I also noticed that RedCap has partnered with Lyft, a ride-sharing / taxi service in the United States.

Lyft

Lyft has an estimated annual revenue of $2.1 billion dollars.

Lyft covers over 350 cities and has over 1.4 million drivers serving 23 million different passengers.

It is a great partnership David has achieved here with Lyft. As it would allow Dealerships and service garages easy access to a country wide network of drivers. Dealers would also have the software behind it too.

RedCap would have all the power in the world to charge Dealers a subscription for use of the software and then also charge dealers a per journey cost for each Lyft trip. It would be cost effective for lyft drivers because they have so many on the road already. They can send their nearest vehicle, thus reducing waiting times and expenses.

As you can see, in order for anyone to bring a delivery company to the dealership network with this scale. You would effectively have to compete with every single taxi, recovery and transportation company in the United Kingdom. You would have to create your own Uber. Even Uber does not operate in all areas. Only sticking to the major cities due to population densities etc.

Lyft drivers would be carrying out their regular jobs and every so often, they would come and carry out a RedCap job. So it makes sense

Whereas with your own drivers. You need to have enough work to pay them for the entire day. Or at least give them enough consistent work they will answer your call and drop whatever they were doing.

There are many easier, quicker and lower hanging fruits I can tackle than taking on this operation.

I may in the future speak to Mr RedCap to see what his vision is for the United Kingdom. However Solera are not stupid. They have the board and management to do whatever they want throughout Europe and the States. They may already have plans to expand upon their U.S operations.

Overall DealerDrop was fun. I made a few pennies and learnt how to close deals with big commercial clients and some small one’s too.

I learnt how to build a team and get something actually made, out of the door quickly. This software was “good enough” to start bringing money in.
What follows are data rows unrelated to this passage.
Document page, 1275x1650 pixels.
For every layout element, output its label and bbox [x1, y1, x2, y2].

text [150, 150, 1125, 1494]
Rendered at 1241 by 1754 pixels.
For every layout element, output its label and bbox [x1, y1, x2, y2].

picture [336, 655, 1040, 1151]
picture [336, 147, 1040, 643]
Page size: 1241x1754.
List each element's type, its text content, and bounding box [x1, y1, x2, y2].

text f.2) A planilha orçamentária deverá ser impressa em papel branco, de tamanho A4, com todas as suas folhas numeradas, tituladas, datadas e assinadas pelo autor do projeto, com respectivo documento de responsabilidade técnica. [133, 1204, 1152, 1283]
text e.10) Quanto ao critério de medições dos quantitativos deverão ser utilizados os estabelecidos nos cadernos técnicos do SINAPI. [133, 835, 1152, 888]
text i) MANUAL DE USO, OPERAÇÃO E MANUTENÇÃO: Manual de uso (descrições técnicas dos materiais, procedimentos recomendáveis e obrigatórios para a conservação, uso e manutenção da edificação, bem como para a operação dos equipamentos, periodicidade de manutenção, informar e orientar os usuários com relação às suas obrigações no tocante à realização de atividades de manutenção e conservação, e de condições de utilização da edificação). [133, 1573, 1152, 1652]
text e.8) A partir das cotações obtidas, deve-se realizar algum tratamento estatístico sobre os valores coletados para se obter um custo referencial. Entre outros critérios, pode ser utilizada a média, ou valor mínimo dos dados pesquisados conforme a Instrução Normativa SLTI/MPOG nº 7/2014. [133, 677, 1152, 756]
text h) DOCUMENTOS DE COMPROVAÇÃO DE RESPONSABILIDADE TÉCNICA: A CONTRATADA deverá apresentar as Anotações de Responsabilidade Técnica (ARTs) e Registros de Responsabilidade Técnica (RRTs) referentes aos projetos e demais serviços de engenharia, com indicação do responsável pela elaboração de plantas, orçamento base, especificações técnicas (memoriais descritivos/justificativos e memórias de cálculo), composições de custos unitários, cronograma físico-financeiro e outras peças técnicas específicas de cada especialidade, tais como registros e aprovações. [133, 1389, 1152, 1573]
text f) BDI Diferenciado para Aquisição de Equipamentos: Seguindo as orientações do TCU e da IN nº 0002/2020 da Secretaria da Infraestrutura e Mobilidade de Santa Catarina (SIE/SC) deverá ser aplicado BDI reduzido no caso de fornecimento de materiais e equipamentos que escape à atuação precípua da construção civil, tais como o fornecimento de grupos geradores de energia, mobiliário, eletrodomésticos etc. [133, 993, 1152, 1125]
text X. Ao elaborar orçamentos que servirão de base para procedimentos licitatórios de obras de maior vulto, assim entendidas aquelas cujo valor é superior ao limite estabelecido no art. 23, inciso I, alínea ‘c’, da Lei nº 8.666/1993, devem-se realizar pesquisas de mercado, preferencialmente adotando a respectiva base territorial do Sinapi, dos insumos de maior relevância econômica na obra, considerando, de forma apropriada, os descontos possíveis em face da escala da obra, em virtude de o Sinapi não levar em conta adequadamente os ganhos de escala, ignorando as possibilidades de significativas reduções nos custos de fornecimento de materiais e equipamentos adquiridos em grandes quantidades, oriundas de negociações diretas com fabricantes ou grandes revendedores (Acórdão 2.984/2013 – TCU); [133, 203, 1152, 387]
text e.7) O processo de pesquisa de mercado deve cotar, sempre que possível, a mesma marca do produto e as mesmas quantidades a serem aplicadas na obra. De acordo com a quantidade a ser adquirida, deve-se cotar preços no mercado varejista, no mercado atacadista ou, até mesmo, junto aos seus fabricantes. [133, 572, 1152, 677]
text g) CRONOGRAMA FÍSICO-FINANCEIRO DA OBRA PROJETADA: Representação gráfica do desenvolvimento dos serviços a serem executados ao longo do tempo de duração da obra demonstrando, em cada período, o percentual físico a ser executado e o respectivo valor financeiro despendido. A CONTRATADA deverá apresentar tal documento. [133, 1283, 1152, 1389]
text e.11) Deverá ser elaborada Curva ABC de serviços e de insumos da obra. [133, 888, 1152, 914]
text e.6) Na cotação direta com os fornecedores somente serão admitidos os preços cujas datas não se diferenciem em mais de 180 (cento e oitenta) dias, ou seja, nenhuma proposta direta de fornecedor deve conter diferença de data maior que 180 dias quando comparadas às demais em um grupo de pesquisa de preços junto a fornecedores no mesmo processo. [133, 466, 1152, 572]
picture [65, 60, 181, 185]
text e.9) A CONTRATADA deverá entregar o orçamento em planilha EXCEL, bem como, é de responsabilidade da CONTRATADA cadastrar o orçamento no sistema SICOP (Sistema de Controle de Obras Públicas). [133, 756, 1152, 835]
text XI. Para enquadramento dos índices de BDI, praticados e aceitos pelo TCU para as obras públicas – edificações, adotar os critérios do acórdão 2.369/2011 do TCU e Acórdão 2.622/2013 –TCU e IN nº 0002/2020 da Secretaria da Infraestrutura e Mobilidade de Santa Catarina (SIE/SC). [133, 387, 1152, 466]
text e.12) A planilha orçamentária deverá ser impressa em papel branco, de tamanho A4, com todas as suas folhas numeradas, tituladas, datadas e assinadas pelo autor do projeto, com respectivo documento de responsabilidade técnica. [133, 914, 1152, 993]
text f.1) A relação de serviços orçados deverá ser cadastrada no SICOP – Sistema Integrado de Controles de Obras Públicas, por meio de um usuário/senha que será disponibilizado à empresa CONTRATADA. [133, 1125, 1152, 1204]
We then eventually improved it a little bit. So I know how to manage time and be efficient with resources and money.

I can bring the software with me to use in the car sales for my own benefit if I want to. Still no one really implements this in car sales from what I have seen. They may carry out deliveries however they do not update the customer in the correct way, instead using old school phone-calls.

In the future I will make sure that the market I am going in to is a proven winning formula, so good that a monkey could make it work. There is no need to try to create a wheel. I will instead acquire proven businesses with a track record.

I will then improve upon them with marketing and a few other instincts and insights I have.